Overview Syllabus Schedule Assignments Project

Assignment 4

In this assignment you will implement sparse, variational Gaussian processes for regression. Please go here for data, and starter code.

Data

The task for this assignment is to build a regression model for predicting housing prices.

The data you are provided consists of a set of features describing houses that are for sale. Namely, the attributes consist of:

Number of bedrooms, number of bathrooms, number of floors
Size of the house, and the lot it resides on
The condition, and grade, of the house - view this as ordinal
Year built, and where appropriate, year renovated
Geographic coordinates

The housing prices themselves are in units of 100,000.

A kernel for a house (20 points)

You should first setup a GP kernel for the housing data.

You may wish to use a squared-exponential kernel, or a dot-product kernel, depending on the attribute. You may also wish to exclude certain attributes that you do not think would be useful. You are free to make appropriate decisions as you see fit.

Critical to the kernel are hyperparameters. For this assignment, you will manually select hyperparameters. You will find that this is likely not easy. The next assignment will directly address this problem. But for now, you should settle on a set of hyperparameters. You may find it easier to select hyperparameters by inspecting the statistics of the individual fields, e.g. mean, standard deviation, min, max.

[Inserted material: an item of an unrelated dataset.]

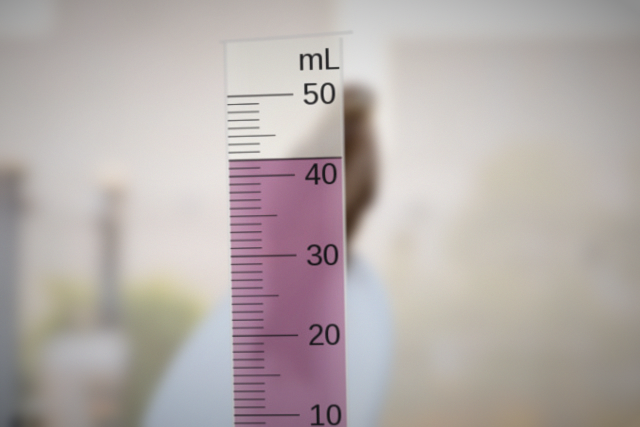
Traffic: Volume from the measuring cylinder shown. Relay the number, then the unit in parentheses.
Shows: 42 (mL)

Sparse, Variational GP (60 points)

You will implement a sparse GP using the variational approximation, as detailed in Titsias and Hensman et al., and covered in class. This requires the following:

Computing the variational distribution, given a set of inducing variables. For now, you should randomly sample points in the training input to serve as inducing variables.
Computing the log marginal likelihood. This involves (1) the goodness-of-fit term, (2) the model complexity term, and (3) the trace term, unique to the variational approach. Your approach should be scalable with respect to the number of examples in the training data – as in Assignment 3, the Woodbury matrix lemma will be useful here, as well as its closely related counterpart for efficiently computing determinants.
Make predictions.

Analysis (20 points)

For a set of hyperparameters that you have decided on, you should run experiments to see the effect of the sparse GP. Namely, you should put together a written document that covers the following:

How you designed your kernel, and its hyperparameters, justifying your decisions.
Report on, both, the accuracy of the model expressed as root mean squared error (see the test data), as well as the log marginal likelihood, as a function of both:
- The number of input samples. Here, you may wish to vary the number of samples that you take from the input (X_train and y_train).
- The number of inducing variables.

You may wish to report these results in tables, or optionally a heatmap. The choice is up to you, but your analysis should allow us to see the gains in the sparse approach, when we see diminishing returns, as well as the relationship between test error and the marginal likelihood.